Use ssh port forwarding for email forwarding

Article Title: Use ssh port forwarding for mail forwarding. Linux is a technology channel of the IT lab in China. Includes basic categories such as desktop applications, Linux system management, kernel research, embedded systems, and open source.

A wiki is set up on the server. you need to submit an email report to the users on each watch's interface based on the page modification. The server is located behind BSO and its level is restrictive. that is, the server cannot initiate any external connection. There are two solutions to solve this problem. one is to reduce the BSO level. The problem is that a lot of patch work is required, and the procedure is troublesome. Second, use some tips.
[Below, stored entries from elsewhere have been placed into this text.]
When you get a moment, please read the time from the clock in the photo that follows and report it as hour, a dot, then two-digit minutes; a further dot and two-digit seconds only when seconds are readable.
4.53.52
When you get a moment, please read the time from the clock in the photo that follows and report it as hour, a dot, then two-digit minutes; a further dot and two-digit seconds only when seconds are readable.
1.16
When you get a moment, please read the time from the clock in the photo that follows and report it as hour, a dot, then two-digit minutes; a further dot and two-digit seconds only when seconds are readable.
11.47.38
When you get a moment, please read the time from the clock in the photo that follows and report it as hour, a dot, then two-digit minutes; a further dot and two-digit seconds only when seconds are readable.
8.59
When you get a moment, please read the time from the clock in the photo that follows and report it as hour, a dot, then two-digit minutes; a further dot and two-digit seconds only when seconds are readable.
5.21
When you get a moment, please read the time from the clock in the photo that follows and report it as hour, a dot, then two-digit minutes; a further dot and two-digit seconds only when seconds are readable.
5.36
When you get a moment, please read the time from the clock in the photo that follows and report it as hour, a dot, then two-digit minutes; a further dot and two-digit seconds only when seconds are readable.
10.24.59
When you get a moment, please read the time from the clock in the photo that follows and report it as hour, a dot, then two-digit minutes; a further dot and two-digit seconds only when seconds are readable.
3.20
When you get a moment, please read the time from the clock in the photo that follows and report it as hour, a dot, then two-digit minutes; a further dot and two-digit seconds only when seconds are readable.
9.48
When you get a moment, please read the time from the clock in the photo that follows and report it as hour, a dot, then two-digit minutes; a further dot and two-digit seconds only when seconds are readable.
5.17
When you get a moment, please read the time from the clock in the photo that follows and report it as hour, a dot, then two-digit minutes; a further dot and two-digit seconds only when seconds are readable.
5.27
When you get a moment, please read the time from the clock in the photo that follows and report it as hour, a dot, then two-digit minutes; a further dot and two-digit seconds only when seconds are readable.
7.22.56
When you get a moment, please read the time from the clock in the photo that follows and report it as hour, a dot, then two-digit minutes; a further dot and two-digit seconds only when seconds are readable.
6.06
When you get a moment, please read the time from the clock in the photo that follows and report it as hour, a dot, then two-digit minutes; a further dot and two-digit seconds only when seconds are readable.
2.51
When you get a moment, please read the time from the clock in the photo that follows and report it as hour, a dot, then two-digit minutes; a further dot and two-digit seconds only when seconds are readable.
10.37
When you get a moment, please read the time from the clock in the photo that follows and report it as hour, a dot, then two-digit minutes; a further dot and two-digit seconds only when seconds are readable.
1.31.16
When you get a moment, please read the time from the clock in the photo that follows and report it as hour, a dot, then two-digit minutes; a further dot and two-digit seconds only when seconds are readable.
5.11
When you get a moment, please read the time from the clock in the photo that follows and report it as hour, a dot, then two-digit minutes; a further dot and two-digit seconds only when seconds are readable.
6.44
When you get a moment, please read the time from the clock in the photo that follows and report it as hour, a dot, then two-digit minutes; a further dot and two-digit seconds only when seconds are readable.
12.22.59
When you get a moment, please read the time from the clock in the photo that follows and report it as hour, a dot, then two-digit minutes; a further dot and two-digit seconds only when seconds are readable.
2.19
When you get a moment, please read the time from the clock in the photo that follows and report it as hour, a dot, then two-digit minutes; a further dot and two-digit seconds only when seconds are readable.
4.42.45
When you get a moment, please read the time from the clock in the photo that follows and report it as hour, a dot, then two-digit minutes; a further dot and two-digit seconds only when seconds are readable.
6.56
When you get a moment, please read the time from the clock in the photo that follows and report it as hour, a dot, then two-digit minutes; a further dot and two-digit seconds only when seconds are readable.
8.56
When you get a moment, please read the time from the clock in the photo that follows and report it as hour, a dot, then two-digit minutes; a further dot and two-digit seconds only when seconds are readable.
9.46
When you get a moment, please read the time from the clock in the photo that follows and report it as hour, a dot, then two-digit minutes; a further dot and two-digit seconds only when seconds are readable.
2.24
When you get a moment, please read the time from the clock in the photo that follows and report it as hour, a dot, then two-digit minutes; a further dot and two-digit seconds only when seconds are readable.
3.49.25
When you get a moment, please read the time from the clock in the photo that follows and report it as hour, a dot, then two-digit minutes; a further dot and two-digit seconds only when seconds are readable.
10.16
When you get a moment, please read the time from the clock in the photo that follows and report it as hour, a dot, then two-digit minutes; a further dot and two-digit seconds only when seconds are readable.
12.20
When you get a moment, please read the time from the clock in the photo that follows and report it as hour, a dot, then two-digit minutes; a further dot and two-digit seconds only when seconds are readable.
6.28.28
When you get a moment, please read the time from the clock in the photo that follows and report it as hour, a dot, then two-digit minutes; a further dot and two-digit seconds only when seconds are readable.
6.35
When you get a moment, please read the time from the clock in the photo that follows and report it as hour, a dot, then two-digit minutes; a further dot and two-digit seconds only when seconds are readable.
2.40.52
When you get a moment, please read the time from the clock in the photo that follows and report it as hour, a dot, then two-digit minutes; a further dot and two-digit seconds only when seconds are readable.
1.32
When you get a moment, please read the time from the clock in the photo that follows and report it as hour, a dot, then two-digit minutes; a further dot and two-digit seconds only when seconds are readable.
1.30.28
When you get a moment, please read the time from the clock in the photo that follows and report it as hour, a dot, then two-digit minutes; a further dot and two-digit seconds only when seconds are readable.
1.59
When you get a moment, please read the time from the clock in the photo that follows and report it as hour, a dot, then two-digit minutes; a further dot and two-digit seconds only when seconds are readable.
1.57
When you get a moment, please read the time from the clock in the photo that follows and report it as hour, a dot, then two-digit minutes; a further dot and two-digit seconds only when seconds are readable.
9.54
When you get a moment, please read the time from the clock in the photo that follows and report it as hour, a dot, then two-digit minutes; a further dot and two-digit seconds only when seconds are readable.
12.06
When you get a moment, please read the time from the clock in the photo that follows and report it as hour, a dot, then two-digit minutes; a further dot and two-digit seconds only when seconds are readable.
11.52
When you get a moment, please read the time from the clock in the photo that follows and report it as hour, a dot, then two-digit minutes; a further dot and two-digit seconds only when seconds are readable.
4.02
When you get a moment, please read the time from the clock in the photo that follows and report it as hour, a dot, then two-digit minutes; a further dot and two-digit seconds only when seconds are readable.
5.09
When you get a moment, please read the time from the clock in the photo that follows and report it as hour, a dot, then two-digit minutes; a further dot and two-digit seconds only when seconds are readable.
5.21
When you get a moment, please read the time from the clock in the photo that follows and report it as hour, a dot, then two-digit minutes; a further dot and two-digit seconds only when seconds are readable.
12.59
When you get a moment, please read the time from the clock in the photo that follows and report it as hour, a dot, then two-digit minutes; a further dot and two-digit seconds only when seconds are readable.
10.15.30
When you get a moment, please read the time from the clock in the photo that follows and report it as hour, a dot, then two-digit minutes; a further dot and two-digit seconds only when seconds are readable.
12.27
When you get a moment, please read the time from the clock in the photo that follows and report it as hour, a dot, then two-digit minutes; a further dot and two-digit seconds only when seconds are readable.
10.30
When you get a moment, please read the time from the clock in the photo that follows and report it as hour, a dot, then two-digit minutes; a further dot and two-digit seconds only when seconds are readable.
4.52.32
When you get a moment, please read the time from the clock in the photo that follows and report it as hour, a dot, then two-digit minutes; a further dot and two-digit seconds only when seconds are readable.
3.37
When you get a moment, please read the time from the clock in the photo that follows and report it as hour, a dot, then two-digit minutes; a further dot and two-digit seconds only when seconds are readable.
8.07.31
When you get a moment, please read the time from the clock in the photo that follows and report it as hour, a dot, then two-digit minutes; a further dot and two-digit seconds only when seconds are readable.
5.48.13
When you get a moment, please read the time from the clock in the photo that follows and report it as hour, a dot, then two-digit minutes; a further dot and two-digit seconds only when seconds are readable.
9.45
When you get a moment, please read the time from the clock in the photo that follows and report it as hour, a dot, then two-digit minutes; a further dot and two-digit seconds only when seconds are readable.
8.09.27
Ssh tunneling technology is used here

1. smtp service

Wiki itself has the mail sending function and needs to call the mail () function of PHP. This function is supported by PHP by default. the OS requires the sendmail binary file and provides the smtp function.

In rhel, sendmail is installed as the mail server by default. you can enable the sendmail service to use the smtp service (in the previous red hat version, smtp does not require sendmail support, but in the current OS, the sendmail service must be enabled ?). The smtp service port is 25. You can perform the test using the following methods:

# Mail user_name@domain.name.com

Subject: hello from the server

This is the body of the e-mail.

Cc:

Here, the Subject is the title, followed by the Mail body, and the text is written. The last part is the CC address.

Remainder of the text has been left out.